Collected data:
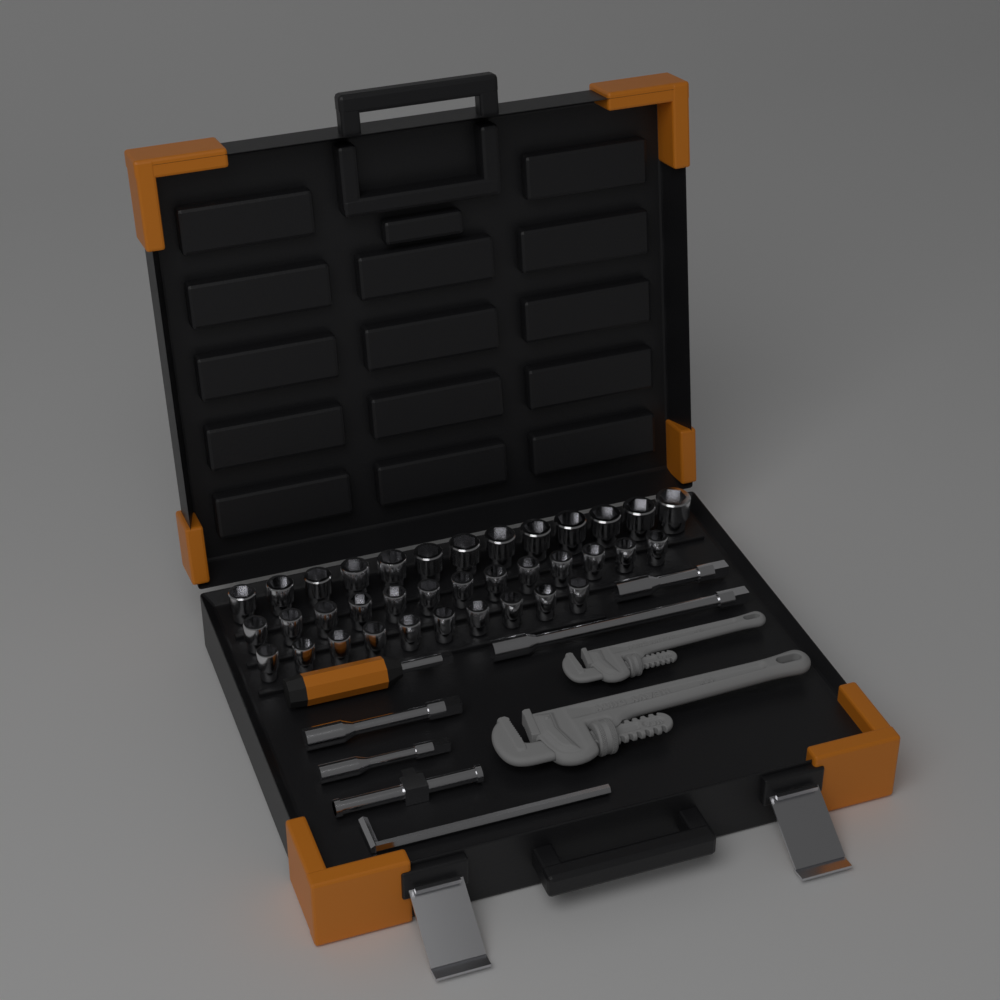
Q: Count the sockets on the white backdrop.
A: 36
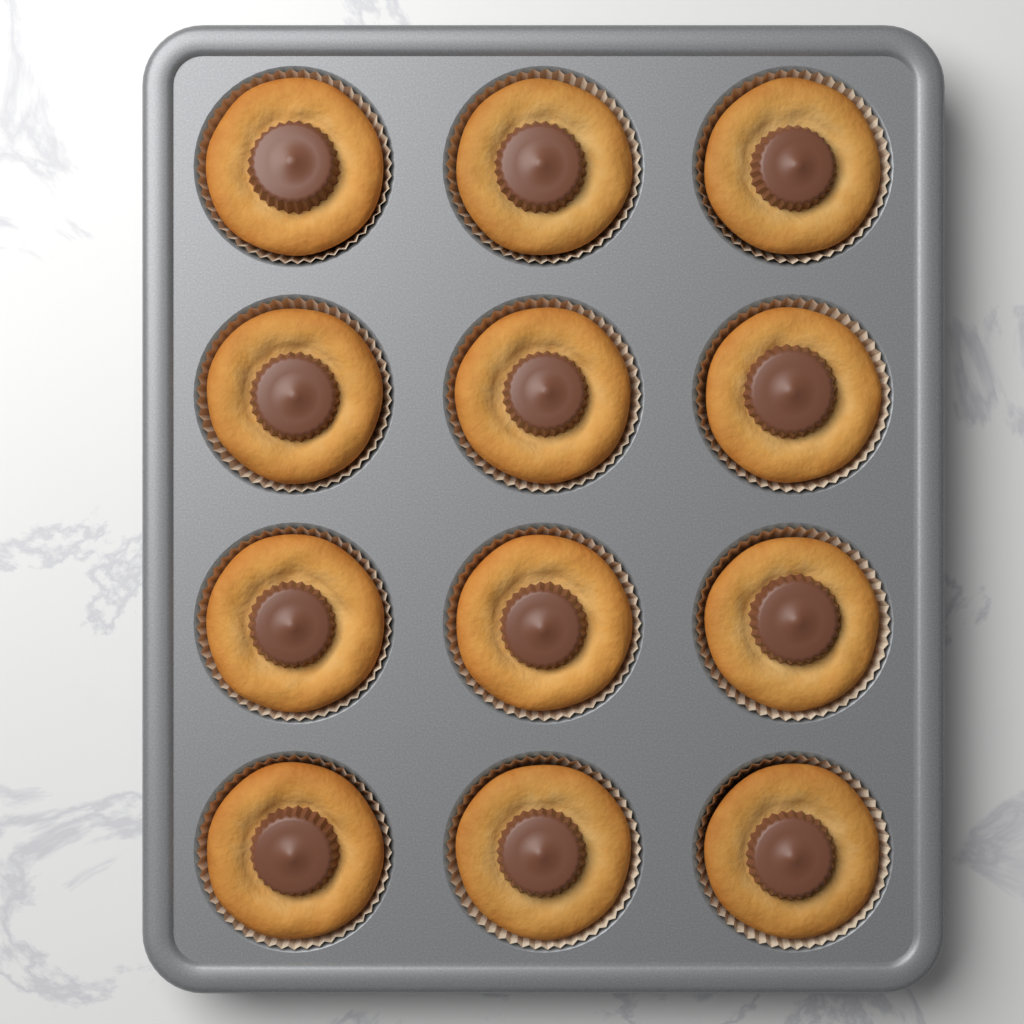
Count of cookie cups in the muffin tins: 12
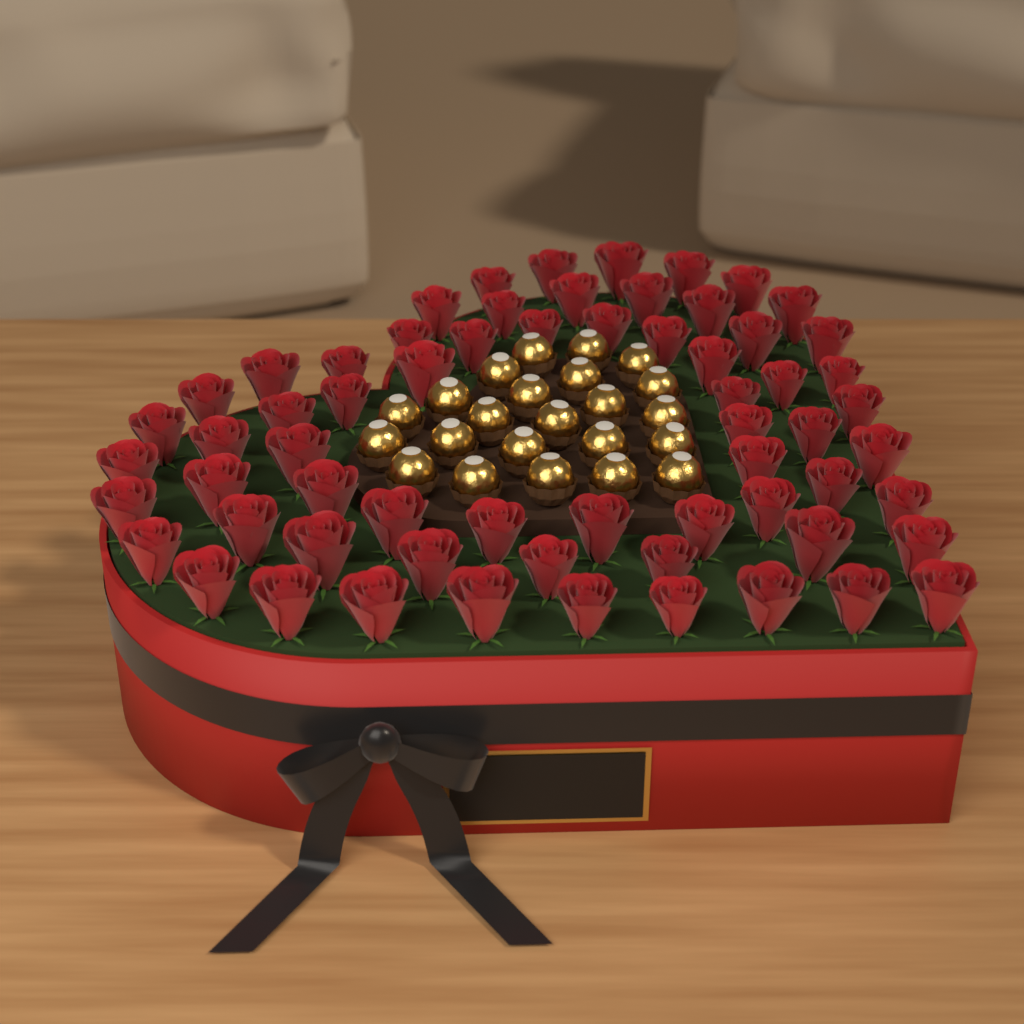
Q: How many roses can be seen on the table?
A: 64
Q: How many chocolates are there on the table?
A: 23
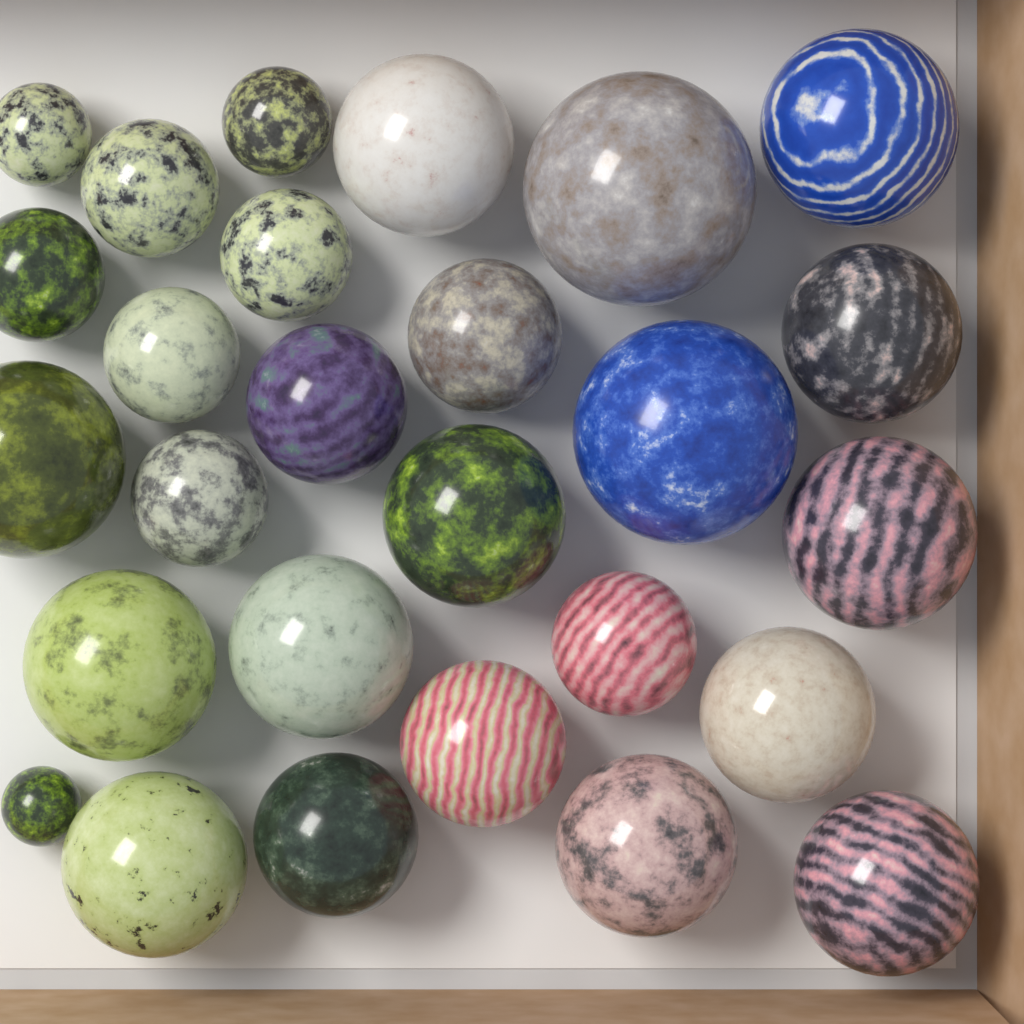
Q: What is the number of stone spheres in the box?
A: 27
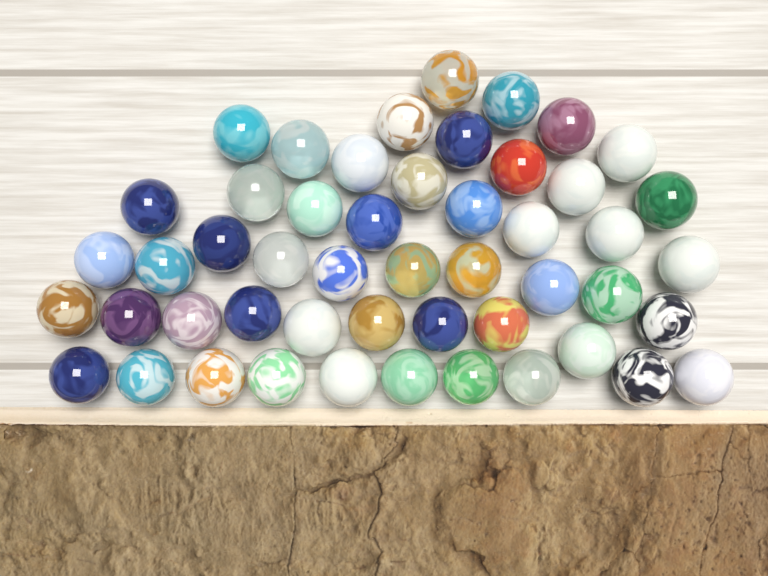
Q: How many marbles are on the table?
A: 50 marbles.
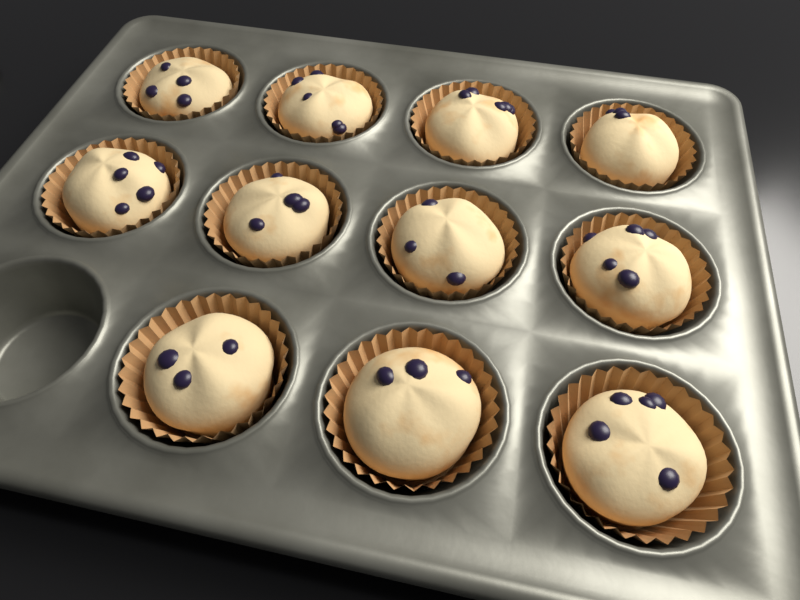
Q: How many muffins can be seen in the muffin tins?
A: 11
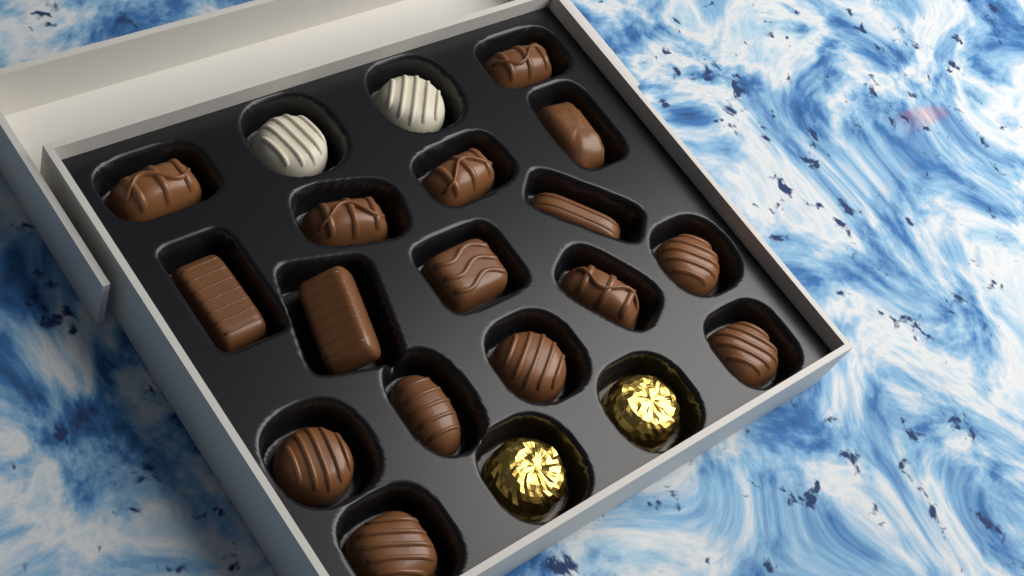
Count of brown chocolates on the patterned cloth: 16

## [The problem]
Please report every line of the entries above that contains the string "tins", matching uppercase and lowercase letters exactly.

## [Solution]
Count of cookie cups in the muffin tins: 12
Q: How many muffins can be seen in the muffin tins?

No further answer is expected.